The following characters have special meanings as part of other tokens:

' " # \

' and " surround string literals. # outside of a string starts a comment. \ at the end of a physical line joins the following physical line into one logical line; \ is also an escape character in strings. The characters $ and ?, all control characters except whitespace, and, in v2, all characters with ISO codes above 126 (i.e., non-ASCII characters, such as accented letters) can never be part of the text of a Python program, except in comments or string literals. (To use non-ASCII characters in comments or string literals in v2, you must start your Python source file with a coding directive.)

Literals

A literal is the direct denotation in a program of a data value (a number, string, or container). The following are number and string literals in Python:

42        # Integer literal
3.14      # Floating-point literal
1.0j      # Imaginary literal
'hello'   # String literal
"world"   # Another string literal
"""Good
night"""  # Triple-quoted string literal

Combining number and string literals with the appropriate delimiters, you can build literals that directly denote data values of container types:

[42, 3.14, 'hello']    # List
[]                     # Empty list
100, 200, 300          # Tuple
()                     # Empty tuple
{'x':42, 'y':3.14}     # Dictionary
{}                     # Empty dictionary
{1, 2, 4, 8, 'string'} # Set
# There is no literal to denote an empty set; use set() instead

We cover the syntax for literals in detail in later chapter, when we discuss the various data types Python supports.

Statements

You can look at a Python source file as a sequence of simple and compound statements. Unlike some other languages, Python has no “declarations” or other top-level syntax elements: just statements.

Simple statements

A simple statement is one that contains no other statements. A simple statement lies entirely within a logical line. As in many other languages, you may place more than one simple statement on a single logical line, with a semicolon (;) as the separator. However, one statement per line is the usual and recommended Python style, and makes programs more readable.

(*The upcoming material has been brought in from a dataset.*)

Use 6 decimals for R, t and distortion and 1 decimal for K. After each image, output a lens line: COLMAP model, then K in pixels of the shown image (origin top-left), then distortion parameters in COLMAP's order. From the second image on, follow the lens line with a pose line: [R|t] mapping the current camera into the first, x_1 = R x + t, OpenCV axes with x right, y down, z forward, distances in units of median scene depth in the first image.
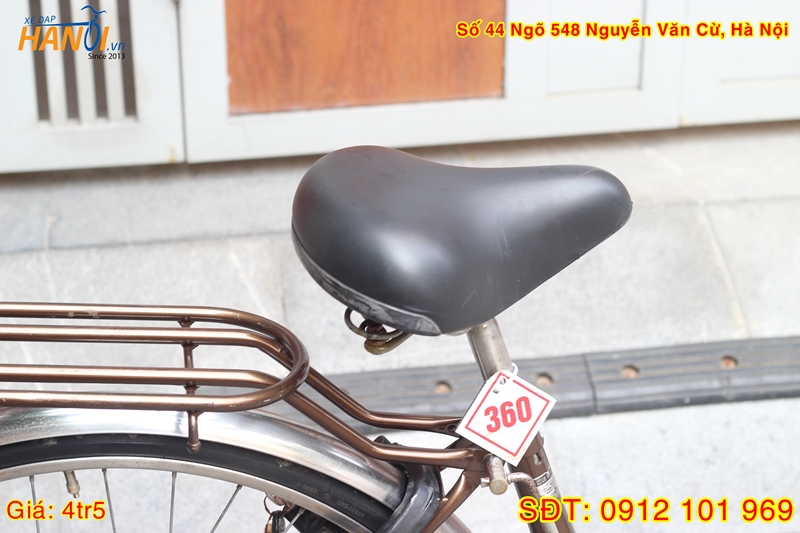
lens RADIAL K [[1916.8, 0, 400.0], [0, 1916.8, 266.5], [0, 0, 1]] dist [-0.069718, -0.430593]
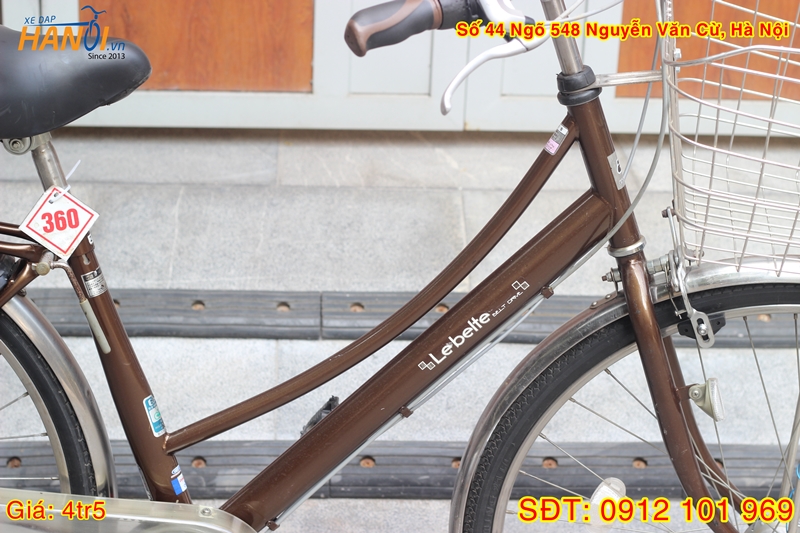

Any expression can stand on its own as a simple statement. When working interactively, the interpreter shows the result of an expression statement you enter at the prompt (>>>) and binds the result to a global variable named _ (underscore). Apart from interactive sessions, expression statements are useful only to call functions (and other callables) that have side effects (e.g., perform output, change global variables, or raise exceptions).

An assignment is a simple statement that assigns values to variables. An assignment in Python is a statement and can never be part of an expression.

Compound statements

A compound statement contains one or more other statements and controls their execution. A compound statement has one or more clauses, aligned at the same indentation. Each clause has a header starting with a keyword and ending with a colon (:), followed by a body, which is a sequence of one or more statements. When the body contains multiple statements, also known as a block, these statements are on separate logical lines after the header line, indented four spaces rightward. The block lexically ends when the indentation returns to that of the clause header (or further left from there, to the indentation of some enclosing compound statement). Alternatively, the body can be a single simple statement, following the : on the same logical line as the header. The body may also consist of several simple statements on the same line with semicolons between them, but, as we’ve already mentioned, this is not good Python style.